# Directions
In the jump game explanation, swap "max_pos" for "farthest_pos" throughout the passage from "Assuming N is" up to and including "<= max_pos; i++)", and give that passage back with the change made.

# Given text

■ ■ ■ ■ ■ ■ ■

The length of the array N is at the scale of 10^4, so there is no way that we can pass the tests with O(N^2) time complexity. So let’s try O(N).

The plan here is to walk the array, while keeping in mind how far we can reach at the current location.

Everytime you jump to a new location, there is a possibility that you can jump farther, because that location might give you a larger number. So what we do here is to update our current farthest location, and then walk to the next location.
If we are trying to walk over the currently memorized farthest location, then the game is over, i.e., you can’t jump to the end.

Let’s jump through this example, [2,3,1,1,4]. Here’s the jumping process:

Current Location	Jump	Current Possible Farthest Location
0	2	2
1	3	4
2	1	4
3	1	4
4	4	8

which means we can jump to the end.

Another example is, [3,2,1,0,4]:

Current Location	Jump	Current Possible Farthest Location
0	3	3
1	2	3
2	1	3
3	0	3

when you jump to location 3, you can’t jump any more, because none of the previous location allow you to make such a jump. So in this example, you can’t jump to the end.

Time & Space Complexity

Assuming N is the size of the array, the time & space compelxities are:

Time complexity: O(N)
Space complexity: O(1)

Solution

class Solution {
public:
    bool canJump(vector<int>& nums) {
        int max_pos = 0;

        for (int i = 0; i <= max_pos; i++)
        {
            int new_pos = nums[i] + i;
            if (max_pos < new_pos)
            {
                max_pos = new_pos;
                if (max_pos >= nums.size() - 1)
                    return true;
            }
        }

        return max_pos >= nums.size() - 1;
    }
};

■ ■ ■ ■ ■ ■ ■

# Supplied entries
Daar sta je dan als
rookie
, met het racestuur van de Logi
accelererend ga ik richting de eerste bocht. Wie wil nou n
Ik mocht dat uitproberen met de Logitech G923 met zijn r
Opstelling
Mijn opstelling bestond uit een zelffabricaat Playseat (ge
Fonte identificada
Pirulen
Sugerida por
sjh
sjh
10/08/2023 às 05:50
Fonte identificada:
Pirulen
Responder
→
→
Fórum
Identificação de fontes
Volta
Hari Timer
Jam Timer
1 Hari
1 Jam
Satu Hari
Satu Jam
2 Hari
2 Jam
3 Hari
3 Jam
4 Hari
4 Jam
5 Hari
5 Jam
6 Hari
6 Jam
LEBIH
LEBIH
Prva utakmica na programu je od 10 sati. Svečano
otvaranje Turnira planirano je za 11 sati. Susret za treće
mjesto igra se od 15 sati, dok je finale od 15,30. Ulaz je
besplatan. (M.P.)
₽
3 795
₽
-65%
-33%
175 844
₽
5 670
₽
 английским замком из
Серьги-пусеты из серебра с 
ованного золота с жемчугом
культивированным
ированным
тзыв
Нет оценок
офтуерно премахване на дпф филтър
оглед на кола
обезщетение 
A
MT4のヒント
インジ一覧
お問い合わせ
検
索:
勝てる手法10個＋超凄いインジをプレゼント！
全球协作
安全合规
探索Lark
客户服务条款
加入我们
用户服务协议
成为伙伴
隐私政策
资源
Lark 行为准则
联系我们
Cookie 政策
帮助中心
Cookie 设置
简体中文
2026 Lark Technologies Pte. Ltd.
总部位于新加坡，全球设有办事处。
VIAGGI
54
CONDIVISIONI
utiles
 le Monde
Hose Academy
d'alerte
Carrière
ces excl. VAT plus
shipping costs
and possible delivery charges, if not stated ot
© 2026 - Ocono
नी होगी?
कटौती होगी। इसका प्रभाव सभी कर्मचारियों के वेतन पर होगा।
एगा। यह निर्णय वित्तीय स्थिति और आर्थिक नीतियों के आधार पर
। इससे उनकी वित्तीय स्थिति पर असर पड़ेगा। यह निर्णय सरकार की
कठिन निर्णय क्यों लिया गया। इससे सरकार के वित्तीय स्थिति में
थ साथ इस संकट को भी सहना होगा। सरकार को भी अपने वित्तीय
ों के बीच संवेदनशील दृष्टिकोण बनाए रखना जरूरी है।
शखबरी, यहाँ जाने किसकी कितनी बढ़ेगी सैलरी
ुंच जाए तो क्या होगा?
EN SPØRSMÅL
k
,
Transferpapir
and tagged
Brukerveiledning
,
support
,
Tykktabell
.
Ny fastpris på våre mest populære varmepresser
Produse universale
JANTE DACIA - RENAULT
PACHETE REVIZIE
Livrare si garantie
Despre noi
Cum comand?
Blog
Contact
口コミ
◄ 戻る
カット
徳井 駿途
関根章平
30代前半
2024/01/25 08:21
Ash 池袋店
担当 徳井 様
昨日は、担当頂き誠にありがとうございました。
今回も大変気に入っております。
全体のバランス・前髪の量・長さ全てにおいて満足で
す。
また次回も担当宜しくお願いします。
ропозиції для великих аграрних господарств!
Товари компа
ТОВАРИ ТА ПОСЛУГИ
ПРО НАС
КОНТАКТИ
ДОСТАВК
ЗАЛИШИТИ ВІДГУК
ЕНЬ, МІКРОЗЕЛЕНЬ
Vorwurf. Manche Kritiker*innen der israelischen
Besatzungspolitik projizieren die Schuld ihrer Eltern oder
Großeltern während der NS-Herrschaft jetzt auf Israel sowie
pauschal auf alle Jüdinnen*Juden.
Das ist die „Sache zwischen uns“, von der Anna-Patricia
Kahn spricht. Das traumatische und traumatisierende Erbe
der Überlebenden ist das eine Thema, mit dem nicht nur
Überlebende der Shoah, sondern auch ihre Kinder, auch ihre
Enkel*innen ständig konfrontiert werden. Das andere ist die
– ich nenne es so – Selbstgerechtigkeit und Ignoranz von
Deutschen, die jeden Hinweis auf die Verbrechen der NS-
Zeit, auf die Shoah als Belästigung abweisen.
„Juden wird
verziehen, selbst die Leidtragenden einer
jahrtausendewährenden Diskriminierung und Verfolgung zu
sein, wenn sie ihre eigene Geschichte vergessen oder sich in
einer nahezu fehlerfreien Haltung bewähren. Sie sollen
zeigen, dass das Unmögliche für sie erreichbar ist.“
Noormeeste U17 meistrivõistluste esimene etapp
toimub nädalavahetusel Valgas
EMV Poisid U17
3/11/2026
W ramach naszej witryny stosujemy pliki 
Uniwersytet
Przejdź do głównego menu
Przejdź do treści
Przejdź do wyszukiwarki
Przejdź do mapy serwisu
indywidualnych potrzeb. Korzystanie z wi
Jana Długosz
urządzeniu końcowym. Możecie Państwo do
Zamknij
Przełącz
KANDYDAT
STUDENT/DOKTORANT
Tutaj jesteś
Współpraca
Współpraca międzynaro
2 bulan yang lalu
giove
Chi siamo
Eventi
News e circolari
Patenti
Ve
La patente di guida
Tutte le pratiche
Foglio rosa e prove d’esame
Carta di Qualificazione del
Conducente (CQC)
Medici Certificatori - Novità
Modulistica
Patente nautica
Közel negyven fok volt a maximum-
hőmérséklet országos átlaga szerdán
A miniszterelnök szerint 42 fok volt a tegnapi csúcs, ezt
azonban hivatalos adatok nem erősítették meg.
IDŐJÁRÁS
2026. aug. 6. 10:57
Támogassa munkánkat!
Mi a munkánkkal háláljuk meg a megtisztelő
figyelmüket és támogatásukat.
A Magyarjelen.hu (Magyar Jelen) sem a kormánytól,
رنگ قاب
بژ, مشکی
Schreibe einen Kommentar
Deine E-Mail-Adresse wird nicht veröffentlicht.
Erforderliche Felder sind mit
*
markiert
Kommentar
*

■ ■ ■ ■ ■ ■ ■

# Solution for this task
Assuming N is the size of the array, the time & space compelxities are:

Time complexity: O(N)
Space complexity: O(1)

Solution

class Solution {
public:
    bool canJump(vector<int>& nums) {
        int farthest_pos = 0;

        for (int i = 0; i <= farthest_pos; i++)